**What you should do**: Word for word, reproduce each of the entries.
--------------------------------
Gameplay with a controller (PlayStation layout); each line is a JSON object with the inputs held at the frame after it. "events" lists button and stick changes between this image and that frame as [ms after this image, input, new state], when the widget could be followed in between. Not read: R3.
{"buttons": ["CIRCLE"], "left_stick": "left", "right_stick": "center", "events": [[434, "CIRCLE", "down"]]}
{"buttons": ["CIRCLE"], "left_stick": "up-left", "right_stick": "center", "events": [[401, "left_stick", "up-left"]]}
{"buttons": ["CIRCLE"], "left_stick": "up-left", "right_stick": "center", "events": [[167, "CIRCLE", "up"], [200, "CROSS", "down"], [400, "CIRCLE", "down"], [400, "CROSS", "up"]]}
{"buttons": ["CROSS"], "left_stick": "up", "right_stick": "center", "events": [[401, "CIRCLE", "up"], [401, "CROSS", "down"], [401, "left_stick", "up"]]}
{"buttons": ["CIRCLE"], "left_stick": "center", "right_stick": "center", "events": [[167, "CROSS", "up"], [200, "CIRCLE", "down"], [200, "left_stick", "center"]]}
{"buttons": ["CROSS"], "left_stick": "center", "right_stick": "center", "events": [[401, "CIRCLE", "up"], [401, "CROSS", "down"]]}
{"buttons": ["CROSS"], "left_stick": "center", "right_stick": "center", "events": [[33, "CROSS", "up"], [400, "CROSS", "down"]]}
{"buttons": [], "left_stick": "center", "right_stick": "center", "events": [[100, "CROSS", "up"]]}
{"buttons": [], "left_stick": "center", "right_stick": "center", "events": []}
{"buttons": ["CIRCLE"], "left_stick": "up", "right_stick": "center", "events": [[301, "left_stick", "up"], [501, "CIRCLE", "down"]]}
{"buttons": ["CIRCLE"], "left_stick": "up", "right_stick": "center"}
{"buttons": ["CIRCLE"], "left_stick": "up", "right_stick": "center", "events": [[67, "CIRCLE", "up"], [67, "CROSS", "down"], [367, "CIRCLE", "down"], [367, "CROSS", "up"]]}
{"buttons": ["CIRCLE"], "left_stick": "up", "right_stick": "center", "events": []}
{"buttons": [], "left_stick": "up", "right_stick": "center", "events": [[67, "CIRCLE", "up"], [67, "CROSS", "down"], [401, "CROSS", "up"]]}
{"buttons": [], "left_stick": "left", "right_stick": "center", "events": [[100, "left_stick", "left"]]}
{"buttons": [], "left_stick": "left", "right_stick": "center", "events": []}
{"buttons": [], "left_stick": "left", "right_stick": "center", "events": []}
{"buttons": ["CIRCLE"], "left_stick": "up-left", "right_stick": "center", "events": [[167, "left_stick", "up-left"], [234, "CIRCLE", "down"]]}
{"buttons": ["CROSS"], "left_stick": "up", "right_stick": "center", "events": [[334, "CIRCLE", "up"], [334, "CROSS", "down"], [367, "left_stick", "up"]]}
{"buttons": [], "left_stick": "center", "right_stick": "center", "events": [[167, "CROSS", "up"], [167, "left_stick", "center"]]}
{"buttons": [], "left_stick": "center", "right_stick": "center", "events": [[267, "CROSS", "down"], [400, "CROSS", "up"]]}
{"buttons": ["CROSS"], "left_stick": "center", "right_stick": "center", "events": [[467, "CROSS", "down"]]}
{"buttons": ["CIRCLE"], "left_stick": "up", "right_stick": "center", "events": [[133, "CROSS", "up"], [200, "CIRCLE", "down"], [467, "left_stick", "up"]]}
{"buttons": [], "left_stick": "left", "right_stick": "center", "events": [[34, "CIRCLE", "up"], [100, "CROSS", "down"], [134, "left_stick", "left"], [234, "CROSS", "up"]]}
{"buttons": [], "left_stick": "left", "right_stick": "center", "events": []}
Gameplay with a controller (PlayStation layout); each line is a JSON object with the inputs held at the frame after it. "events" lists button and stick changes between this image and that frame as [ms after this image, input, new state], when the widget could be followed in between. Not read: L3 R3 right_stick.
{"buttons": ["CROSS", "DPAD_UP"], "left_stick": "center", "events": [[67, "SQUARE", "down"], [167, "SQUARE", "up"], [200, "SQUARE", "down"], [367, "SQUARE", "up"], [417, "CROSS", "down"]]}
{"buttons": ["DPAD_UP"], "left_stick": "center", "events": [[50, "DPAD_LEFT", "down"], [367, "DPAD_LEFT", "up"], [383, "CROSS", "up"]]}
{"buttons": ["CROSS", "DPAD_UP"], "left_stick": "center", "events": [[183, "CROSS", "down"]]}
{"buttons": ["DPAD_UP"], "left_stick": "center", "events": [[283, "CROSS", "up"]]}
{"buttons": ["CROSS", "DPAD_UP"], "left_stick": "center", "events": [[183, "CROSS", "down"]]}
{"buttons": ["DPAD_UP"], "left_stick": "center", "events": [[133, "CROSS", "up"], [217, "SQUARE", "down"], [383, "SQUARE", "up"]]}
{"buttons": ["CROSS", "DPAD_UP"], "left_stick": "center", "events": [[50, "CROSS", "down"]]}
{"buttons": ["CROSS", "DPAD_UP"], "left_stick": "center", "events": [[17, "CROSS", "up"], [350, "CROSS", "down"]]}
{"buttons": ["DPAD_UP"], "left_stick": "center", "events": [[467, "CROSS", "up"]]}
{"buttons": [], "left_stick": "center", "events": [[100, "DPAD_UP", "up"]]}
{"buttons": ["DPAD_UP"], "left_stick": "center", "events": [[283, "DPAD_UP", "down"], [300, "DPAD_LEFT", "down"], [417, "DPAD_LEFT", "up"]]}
--------------------------------
**Answer to the problem**:
Gameplay with a controller (PlayStation layout); each line is a JSON object with the inputs held at the frame after it. "events" lists button and stick changes between this image and that frame as [ms after this image, input, new state], when the widget could be followed in between. Not read: R3.
{"buttons": ["CIRCLE"], "left_stick": "left", "right_stick": "center", "events": [[434, "CIRCLE", "down"]]}
{"buttons": ["CIRCLE"], "left_stick": "up-left", "right_stick": "center", "events": [[401, "left_stick", "up-left"]]}
{"buttons": ["CIRCLE"], "left_stick": "up-left", "right_stick": "center", "events": [[167, "CIRCLE", "up"], [200, "CROSS", "down"], [400, "CIRCLE", "down"], [400, "CROSS", "up"]]}
{"buttons": ["CROSS"], "left_stick": "up", "right_stick": "center", "events": [[401, "CIRCLE", "up"], [401, "CROSS", "down"], [401, "left_stick", "up"]]}
{"buttons": ["CIRCLE"], "left_stick": "center", "right_stick": "center", "events": [[167, "CROSS", "up"], [200, "CIRCLE", "down"], [200, "left_stick", "center"]]}
{"buttons": ["CROSS"], "left_stick": "center", "right_stick": "center", "events": [[401, "CIRCLE", "up"], [401, "CROSS", "down"]]}
{"buttons": ["CROSS"], "left_stick": "center", "right_stick": "center", "events": [[33, "CROSS", "up"], [400, "CROSS", "down"]]}
{"buttons": [], "left_stick": "center", "right_stick": "center", "events": [[100, "CROSS", "up"]]}
{"buttons": [], "left_stick": "center", "right_stick": "center", "events": []}
{"buttons": ["CIRCLE"], "left_stick": "up", "right_stick": "center", "events": [[301, "left_stick", "up"], [501, "CIRCLE", "down"]]}
{"buttons": ["CIRCLE"], "left_stick": "up", "right_stick": "center"}
{"buttons": ["CIRCLE"], "left_stick": "up", "right_stick": "center", "events": [[67, "CIRCLE", "up"], [67, "CROSS", "down"], [367, "CIRCLE", "down"], [367, "CROSS", "up"]]}
{"buttons": ["CIRCLE"], "left_stick": "up", "right_stick": "center", "events": []}
{"buttons": [], "left_stick": "up", "right_stick": "center", "events": [[67, "CIRCLE", "up"], [67, "CROSS", "down"], [401, "CROSS", "up"]]}
{"buttons": [], "left_stick": "left", "right_stick": "center", "events": [[100, "left_stick", "left"]]}
{"buttons": [], "left_stick": "left", "right_stick": "center", "events": []}
{"buttons": [], "left_stick": "left", "right_stick": "center", "events": []}
{"buttons": ["CIRCLE"], "left_stick": "up-left", "right_stick": "center", "events": [[167, "left_stick", "up-left"], [234, "CIRCLE", "down"]]}
{"buttons": ["CROSS"], "left_stick": "up", "right_stick": "center", "events": [[334, "CIRCLE", "up"], [334, "CROSS", "down"], [367, "left_stick", "up"]]}
{"buttons": [], "left_stick": "center", "right_stick": "center", "events": [[167, "CROSS", "up"], [167, "left_stick", "center"]]}
{"buttons": [], "left_stick": "center", "right_stick": "center", "events": [[267, "CROSS", "down"], [400, "CROSS", "up"]]}
{"buttons": ["CROSS"], "left_stick": "center", "right_stick": "center", "events": [[467, "CROSS", "down"]]}
{"buttons": ["CIRCLE"], "left_stick": "up", "right_stick": "center", "events": [[133, "CROSS", "up"], [200, "CIRCLE", "down"], [467, "left_stick", "up"]]}
{"buttons": [], "left_stick": "left", "right_stick": "center", "events": [[34, "CIRCLE", "up"], [100, "CROSS", "down"], [134, "left_stick", "left"], [234, "CROSS", "up"]]}
{"buttons": [], "left_stick": "left", "right_stick": "center", "events": []}
Gameplay with a controller (PlayStation layout); each line is a JSON object with the inputs held at the frame after it. "events" lists button and stick changes between this image and that frame as [ms after this image, input, new state], when the widget could be followed in between. Not read: L3 R3 right_stick.
{"buttons": ["CROSS", "DPAD_UP"], "left_stick": "center", "events": [[67, "SQUARE", "down"], [167, "SQUARE", "up"], [200, "SQUARE", "down"], [367, "SQUARE", "up"], [417, "CROSS", "down"]]}
{"buttons": ["DPAD_UP"], "left_stick": "center", "events": [[50, "DPAD_LEFT", "down"], [367, "DPAD_LEFT", "up"], [383, "CROSS", "up"]]}
{"buttons": ["CROSS", "DPAD_UP"], "left_stick": "center", "events": [[183, "CROSS", "down"]]}
{"buttons": ["DPAD_UP"], "left_stick": "center", "events": [[283, "CROSS", "up"]]}
{"buttons": ["CROSS", "DPAD_UP"], "left_stick": "center", "events": [[183, "CROSS", "down"]]}
{"buttons": ["DPAD_UP"], "left_stick": "center", "events": [[133, "CROSS", "up"], [217, "SQUARE", "down"], [383, "SQUARE", "up"]]}
{"buttons": ["CROSS", "DPAD_UP"], "left_stick": "center", "events": [[50, "CROSS", "down"]]}
{"buttons": ["CROSS", "DPAD_UP"], "left_stick": "center", "events": [[17, "CROSS", "up"], [350, "CROSS", "down"]]}
{"buttons": ["DPAD_UP"], "left_stick": "center", "events": [[467, "CROSS", "up"]]}
{"buttons": [], "left_stick": "center", "events": [[100, "DPAD_UP", "up"]]}
{"buttons": ["DPAD_UP"], "left_stick": "center", "events": [[283, "DPAD_UP", "down"], [300, "DPAD_LEFT", "down"], [417, "DPAD_LEFT", "up"]]}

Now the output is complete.